KBRA noted in a May 15 research note that HomeStreet has never experienced a loss in its multifamily portfolio.

Wait till next year

The company has a plan in place. In addition to slashing its dividend, HomeStreet has restricted new loan originations to variable-rate products. It has begun offering incentives to multifamily borrowers, including longer fixed-rate periods, in return for agreeing to a higher interest rate.

"We believe we have the customer base, the liquidity and the asset quality to manage through this period," Mason said. "This is a crisis of interest rate risk, not credit risk. Time allows management of interest rate risk. Time doesn't typically cure credit risk, at least not soon enough."

It's no stretch to assume the steps HomeStreet has taken will boost loan yields enough to begin widening its margin in about a year's time, Coffey said, adding that lower rates would accelerate the recovery timeline.

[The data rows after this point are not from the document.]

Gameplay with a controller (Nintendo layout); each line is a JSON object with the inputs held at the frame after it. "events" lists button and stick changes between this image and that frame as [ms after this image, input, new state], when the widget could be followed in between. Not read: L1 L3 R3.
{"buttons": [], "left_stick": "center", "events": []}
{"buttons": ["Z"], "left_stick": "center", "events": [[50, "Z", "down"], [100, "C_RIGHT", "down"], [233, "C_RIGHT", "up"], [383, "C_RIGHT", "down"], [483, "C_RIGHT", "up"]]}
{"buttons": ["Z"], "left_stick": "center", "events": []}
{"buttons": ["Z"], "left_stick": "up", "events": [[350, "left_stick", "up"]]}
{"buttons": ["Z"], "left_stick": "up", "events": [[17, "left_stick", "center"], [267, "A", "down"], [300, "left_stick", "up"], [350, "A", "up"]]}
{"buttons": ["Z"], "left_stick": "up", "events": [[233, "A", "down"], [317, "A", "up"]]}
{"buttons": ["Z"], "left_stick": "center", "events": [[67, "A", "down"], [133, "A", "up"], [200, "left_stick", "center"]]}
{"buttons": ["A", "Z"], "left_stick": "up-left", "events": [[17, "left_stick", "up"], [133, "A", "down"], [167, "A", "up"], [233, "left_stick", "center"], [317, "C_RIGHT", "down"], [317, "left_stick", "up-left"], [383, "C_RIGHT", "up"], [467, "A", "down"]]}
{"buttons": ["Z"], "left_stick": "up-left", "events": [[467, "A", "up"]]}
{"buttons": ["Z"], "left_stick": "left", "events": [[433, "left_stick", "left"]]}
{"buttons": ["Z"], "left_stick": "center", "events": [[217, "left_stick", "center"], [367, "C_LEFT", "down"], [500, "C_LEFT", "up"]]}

Coffey, however, said he was in the "wait-and-see" camp regarding HomeStreet.

Banks like HomeStreet are being punished for the recent bank failures, although their business models have little or nothing in common with the way Silicon Valley, Signature and First Republic were run, according to Van Hesser, KBRA's senior managing director and chief strategist. 

"Those banks featured concentrations of risk on both sides of the balance sheet and highly connected customer bases that made them vulnerable to changing stakeholder preferences," Hesser wrote in an email to American Banker. "Better managed regional banks have more diversified business risks and more prudent risk management practices."

Like Coffey, however, Hesser said it's up to the banks to win back investors. 

"A predictable fallout of an unexpected shock is that investors tend to paint the entire sector with the same broad brush," Hesser wrote. "Recent events put the onus on individual banks to demonstrate that they can manage the effects of the Fed's monetary tightening."